Sometimes victory even when not pyrrhic can still seem to be bittersweet. Thecancellation of an anti-Semitic, anti-Zionist exercise in propaganda masquerading as a college course at the University of California, Berkeley has received its appropriate share of praise.
But I would submit that mixed in with this praise for the university administration doing the right thing might be a certain amount of dissonance.
The inheritance of freedom of thought and expression was not achieved in the West without great sacrifice over centuries. There was a time in America when most college students had at least a passing acquaintance with J.B. Bury, A History of Freedom of Thought, and an appreciation for the great legacy of freedom they inherited.
Those days are long gone. They have been replaced by a pedagogy steeped in ideology and propagated with contemptible and zealous ignorance. An anti-intellectual environment flourishes on campus, where pedagogy is based on a binary worldview of exploiter and exploited.
In my day, activist professors frequently concealed their activism in the classroom because to announce it would impede the idea of the quest, however imperfect, for truth. Now, professors wear their activism on their syllabus and flaunt their status as some sort of victim. If their demography prevents them from being perceived as victims, they can announce their identification with any of the omnipresent categories that serve the purpose.
I remember a university that no longer exists and whose idea of governance was found in the lines of C. P. Snow's The Masters, where the competition for the master of a Cambridge University college spins into a cycle of normative deterioration, only to be halted by a senior faculty member who reminds everyone that the allegiance to civility is more important than who wins office.
It was unimportant whether professors actually achieved objectivity and civility. What was important is that they aspired to do so. Now, the aspiration itself is spurned as irrelevant.
The idea that a course based on hate and filled with lies could have even a glimmer of a chance of being offered is an affront to Western Civilization's march toward freedom. But also, the idea that even such a course had to be cancelled causes us to reflect on how universities are no longer the keepers of our cultural heritage.
Certainly, those who protested the course will now be denounced as fascists, McCarthyites, or by the most recent insult hurled by the Left, Trumpsters.
Although shutting down a course is not an action to be taken lightly, this was not a course. It was propaganda masquerading as knowledge. Even its advertising decal showing the "shrinking" state of the non-existent Palestine, using maps that MSNBC long apologized for as fictitious, was a blatant act of insipid and juvenile misinformation.
The idea of a university, the institution that John Henry Cardinal Newman said in his seminal work should promote not only wisdom and knowledge but freedom of thought, no longer exists. It was exploited first by the Left to incorporate those that had been previously excluded to give vent to their narratives even when they were bogus, and then by a whole host of self-proclaimed victims who exploited the traditions of Western freedom to manipulate the curriculum for the purposes of propaganda. None of this had anything to do with a university as an institution dedicated to the pursuit of truth and what it was supposed to accomplish in expanding the intellectual horizons of its students.
So who are the real fascists? The people who speak up against imposing propaganda on a captive or unknowing audience? Or those who think they have a right to mock our long struggle for freedom by manipulating it to advance their jaundiced narrative.
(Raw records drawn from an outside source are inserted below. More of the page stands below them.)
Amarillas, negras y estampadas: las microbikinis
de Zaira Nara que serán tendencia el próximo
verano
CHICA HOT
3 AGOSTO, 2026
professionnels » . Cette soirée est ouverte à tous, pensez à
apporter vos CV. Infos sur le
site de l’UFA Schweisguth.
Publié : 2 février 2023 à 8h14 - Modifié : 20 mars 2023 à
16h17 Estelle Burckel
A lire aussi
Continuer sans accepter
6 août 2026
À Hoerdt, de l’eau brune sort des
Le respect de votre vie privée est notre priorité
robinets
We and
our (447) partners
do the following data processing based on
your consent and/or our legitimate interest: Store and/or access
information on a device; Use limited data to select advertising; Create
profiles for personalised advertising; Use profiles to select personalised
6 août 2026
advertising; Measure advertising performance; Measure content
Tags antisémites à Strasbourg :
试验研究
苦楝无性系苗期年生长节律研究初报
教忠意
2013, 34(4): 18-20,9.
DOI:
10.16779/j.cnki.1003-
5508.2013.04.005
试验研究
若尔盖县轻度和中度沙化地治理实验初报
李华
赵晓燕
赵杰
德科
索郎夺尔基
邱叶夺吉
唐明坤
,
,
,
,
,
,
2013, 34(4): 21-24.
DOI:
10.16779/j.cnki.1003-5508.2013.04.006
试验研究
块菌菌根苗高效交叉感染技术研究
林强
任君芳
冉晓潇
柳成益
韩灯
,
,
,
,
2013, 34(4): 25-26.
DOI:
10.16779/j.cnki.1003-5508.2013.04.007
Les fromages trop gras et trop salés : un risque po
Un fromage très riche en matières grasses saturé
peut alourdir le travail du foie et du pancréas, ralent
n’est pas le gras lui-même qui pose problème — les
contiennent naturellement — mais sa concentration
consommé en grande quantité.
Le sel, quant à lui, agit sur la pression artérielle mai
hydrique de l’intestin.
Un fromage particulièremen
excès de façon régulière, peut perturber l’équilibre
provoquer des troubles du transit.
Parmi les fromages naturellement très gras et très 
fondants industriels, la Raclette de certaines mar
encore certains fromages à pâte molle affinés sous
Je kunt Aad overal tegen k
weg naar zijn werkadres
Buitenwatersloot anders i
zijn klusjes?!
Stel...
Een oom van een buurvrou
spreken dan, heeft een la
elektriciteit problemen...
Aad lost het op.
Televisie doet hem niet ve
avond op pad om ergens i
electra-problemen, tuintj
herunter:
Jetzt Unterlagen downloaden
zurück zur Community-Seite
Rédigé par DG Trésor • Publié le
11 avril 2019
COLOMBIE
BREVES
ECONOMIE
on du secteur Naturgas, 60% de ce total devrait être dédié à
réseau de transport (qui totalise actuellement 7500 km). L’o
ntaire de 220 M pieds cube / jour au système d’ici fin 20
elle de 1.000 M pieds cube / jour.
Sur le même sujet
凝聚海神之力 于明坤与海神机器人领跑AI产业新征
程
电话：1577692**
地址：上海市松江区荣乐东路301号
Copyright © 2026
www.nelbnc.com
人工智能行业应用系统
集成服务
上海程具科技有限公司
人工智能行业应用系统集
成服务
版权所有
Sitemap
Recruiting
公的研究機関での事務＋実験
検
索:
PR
When street orators stand on soapboxes and call for the revolution, they have a constitutional right to do so. In the classroom, that right ceases to exist.
Academic freedom is not a license to teach the world is flat, the moon is made of green cheese, and their historical and social science equivalents. It is not a license to teach hatred, as this course certainly was. It is not a means for those who do not appreciate our cultural inheritance of freedom of thought to exploit it for their own dastardly purposes.
Cancelling a real course is an exercise in dissonance. Cancelling a propaganda session masquerading as a course is an attempt to return to the very ideal that Cardinal Newman held for the university.
Abraham H. Miller is an emeritus professor of political science, University of Cincinnati, and a distinguished fellow with the news and public policy nonprofit, Haym Salomon Center.